Review: Macbeth

‘Modern in all the right ways’: ROISIN KIBERD strongly recommends this new take on an age old play.

Isabel Taylor Judith E Wilson Macbeth promenade Theatre

Thursday 18th – Saturday 20th, 7.00 at the Judith E. Wilson Studio.  £5-6.

Directed by Isabel Taylor.

'Times have been, / that when the brains were out, the man would die, / And there an end; but now they rise again'

So says Macbeth when confronted with the ghost of Banquo, back from the grave and seated at his dinner table. The same might be remarked of Macbeth itself, the GCSE play that refuses to die. How many dodgy school-hall stagings have we seen, with daggers on strings and a bellowing hero, or po-faced fringe productions with no daggers at all? We were warned that Shakespeare's most commercial tragedy was cursed; the curse seems to be that no director can ever get it right.

 

Such is the perennial popularity of Macbeth that only last week one staging finished at the Corpus Playroom, for another to spring up in its place.  I arrive expecting cringy pretension from this piece of 'promenade theatre'; we're kept waiting ten minutes while cast members mill around and lean against walls dressed in military regalia, one in a wheelchair and another bloodied with prosthetic battle-scars.  But the queue takes an interesting turn when a small boy emerges and starts handing each person scribbled pictures, of swords and eerie symbols and the nuclear family daubed in blood. 
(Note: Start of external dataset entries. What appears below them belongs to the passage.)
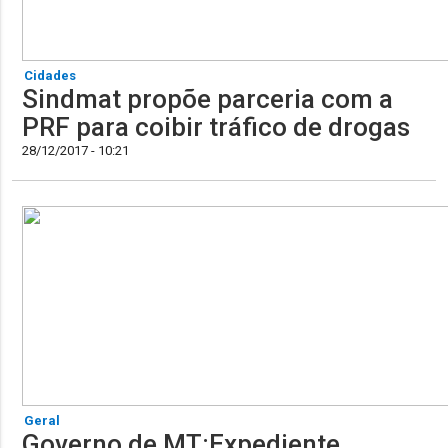
Cidades
Sindmat propõe parceria com a
PRF para coibir tráfico de drogas
28/12/2017 - 10:21
Geral
Governo de MT:Expediente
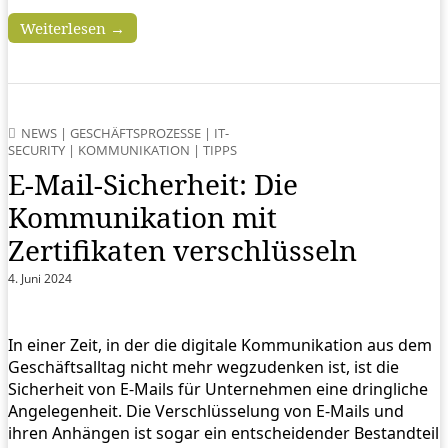
Weiterlesen →
NEWS
|
GESCHÄFTSPROZESSE
|
IT-
SECURITY
|
KOMMUNIKATION
|
TIPPS
E-Mail-Sicherheit: Die
Kommunikation mit
Zertifikaten verschlüsseln
4. Juni 2024
In einer Zeit, in der die digitale Kommunikation aus dem
Geschäftsalltag nicht mehr wegzudenken ist, ist die
Sicherheit von E-Mails für Unternehmen eine dringliche
Angelegenheit. Die Verschlüsselung von E-Mails und
ihren Anhängen ist sogar ein entscheidender Bestandteil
Smugly self-referential, yes, but disarming and a little bit hilarious. What remains of the fourth wall is swiftly seen off by the witches who usher us in with bells, shine torches in our faces and rifle through the front row's handbags.

It is the added dimension that really makes the production.  At one point we accompany Macbeth through a madhouse corridor, dimly lit by witches and terrifying little children (yes, they use real child actors, terrifyingly eloquent and probably harvested from some local theatre school..).

 

 

We alternate from the shadows and synthesized soundtrack of the main studio, to daylight, to a corridor, to the studio once again, creating the unnerving sense that the play is unfolding in real time.

This is enhanced with standout performances from the leads; Kathryn Griffith's Lady Macbeth plays the hostess and the mental patient with equal conviction, while James Barwise is an endearingly fallible and human hero.  Griffith's terse, emphatic delivery takes a bit of getting used to, but as a pair they are the ideal mix of morally repellent and sexy. The supporting cast is also well-chosen; Benedict O'Malley plays Malcolm as provincial and childlike, just as Shakespeare's wash-out prince should be, while Macduff (John Winterburn)'s lament for his wife and child provides a tender, tragic lull between the battle scenes and witches' shrieks.



Photos by Chrystal Ding.


Canny directing and a restrained but supremely inventive production marks this out as miles beyond Shakespeare by-the-book. Modern in all the right ways, it struck a careful balance between attention-grabbing 'concept' staging and an intense focus on performances. Productions like these make you want to get up on stage and join in the action. The difference being that in this strange, four-dimensional rendering of Macbeth, for one night we really can.